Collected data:
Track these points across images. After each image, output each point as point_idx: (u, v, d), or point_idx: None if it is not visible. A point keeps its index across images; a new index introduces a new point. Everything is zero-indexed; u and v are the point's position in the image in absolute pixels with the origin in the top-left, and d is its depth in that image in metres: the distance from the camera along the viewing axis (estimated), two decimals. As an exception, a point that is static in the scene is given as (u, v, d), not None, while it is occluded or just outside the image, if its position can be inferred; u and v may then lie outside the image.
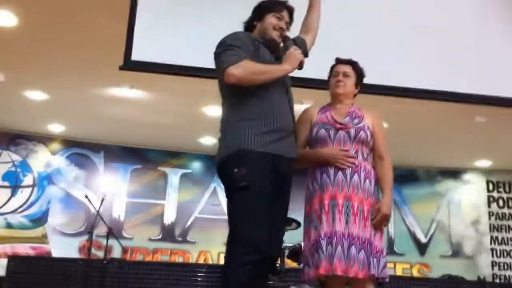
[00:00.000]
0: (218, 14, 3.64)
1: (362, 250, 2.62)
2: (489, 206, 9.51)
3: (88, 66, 5.94)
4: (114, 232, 6.60)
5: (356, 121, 2.84)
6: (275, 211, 2.53)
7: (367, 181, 2.77)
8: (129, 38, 3.41)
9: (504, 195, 9.56)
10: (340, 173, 2.73)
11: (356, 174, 2.74)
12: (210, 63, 2.65)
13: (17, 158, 8.56)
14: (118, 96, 6.87)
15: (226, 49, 2.54)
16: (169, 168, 9.19)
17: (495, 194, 9.58)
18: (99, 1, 4.74)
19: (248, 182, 2.39)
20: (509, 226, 9.39)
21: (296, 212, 3.20)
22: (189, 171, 9.26)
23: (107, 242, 6.48)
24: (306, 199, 2.85)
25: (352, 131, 2.81)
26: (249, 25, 2.80)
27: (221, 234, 8.89)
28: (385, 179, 2.82)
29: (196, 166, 9.29)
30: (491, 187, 9.60)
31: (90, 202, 7.03)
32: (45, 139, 8.73)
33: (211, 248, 8.86)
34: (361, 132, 2.82)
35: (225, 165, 2.51)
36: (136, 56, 3.38)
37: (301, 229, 2.97)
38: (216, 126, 8.18)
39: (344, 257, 2.60)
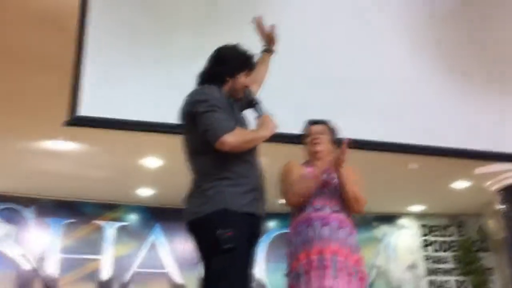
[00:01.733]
0: (167, 72, 3.65)
1: None
2: (425, 250, 9.75)
3: (21, 120, 5.80)
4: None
5: (333, 175, 2.91)
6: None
7: (352, 236, 2.82)
8: (73, 93, 3.36)
9: (439, 239, 9.83)
10: (326, 228, 2.76)
11: (342, 229, 2.78)
12: (156, 118, 2.59)
13: None
14: (51, 150, 6.71)
15: (211, 110, 2.45)
16: (105, 221, 8.94)
17: (430, 237, 9.83)
18: (32, 56, 4.68)
19: (234, 245, 2.30)
20: (444, 270, 9.62)
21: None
22: (126, 223, 9.04)
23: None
24: (290, 254, 2.83)
25: (332, 187, 2.89)
26: (219, 79, 2.68)
27: (161, 288, 8.74)
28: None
29: (133, 218, 9.10)
30: (426, 231, 9.87)
31: (28, 260, 6.75)
32: (-27, 194, 8.36)
33: (150, 303, 8.61)
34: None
35: (206, 223, 2.39)
36: (81, 111, 3.33)
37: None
38: (153, 177, 8.13)
39: None
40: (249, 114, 2.75)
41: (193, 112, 2.49)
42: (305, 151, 3.09)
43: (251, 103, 2.71)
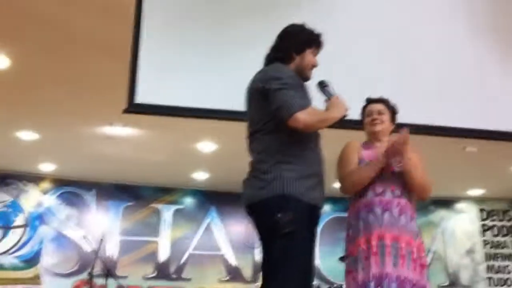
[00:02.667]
0: (221, 59, 3.68)
1: None
2: (483, 235, 9.52)
3: (82, 105, 5.96)
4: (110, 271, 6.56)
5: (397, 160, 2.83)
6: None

Requirement: The exact lines from the one containing "41: (193, 112, 2.49)" through the end of the data are to be copied, with both ends kept and pictures left out.

Exercise response:
41: (193, 112, 2.49)
42: (305, 151, 3.09)
43: (251, 103, 2.71)
[00:02.667]
0: (221, 59, 3.68)
1: None
2: (483, 235, 9.52)
3: (82, 105, 5.96)
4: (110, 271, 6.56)
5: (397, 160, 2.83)
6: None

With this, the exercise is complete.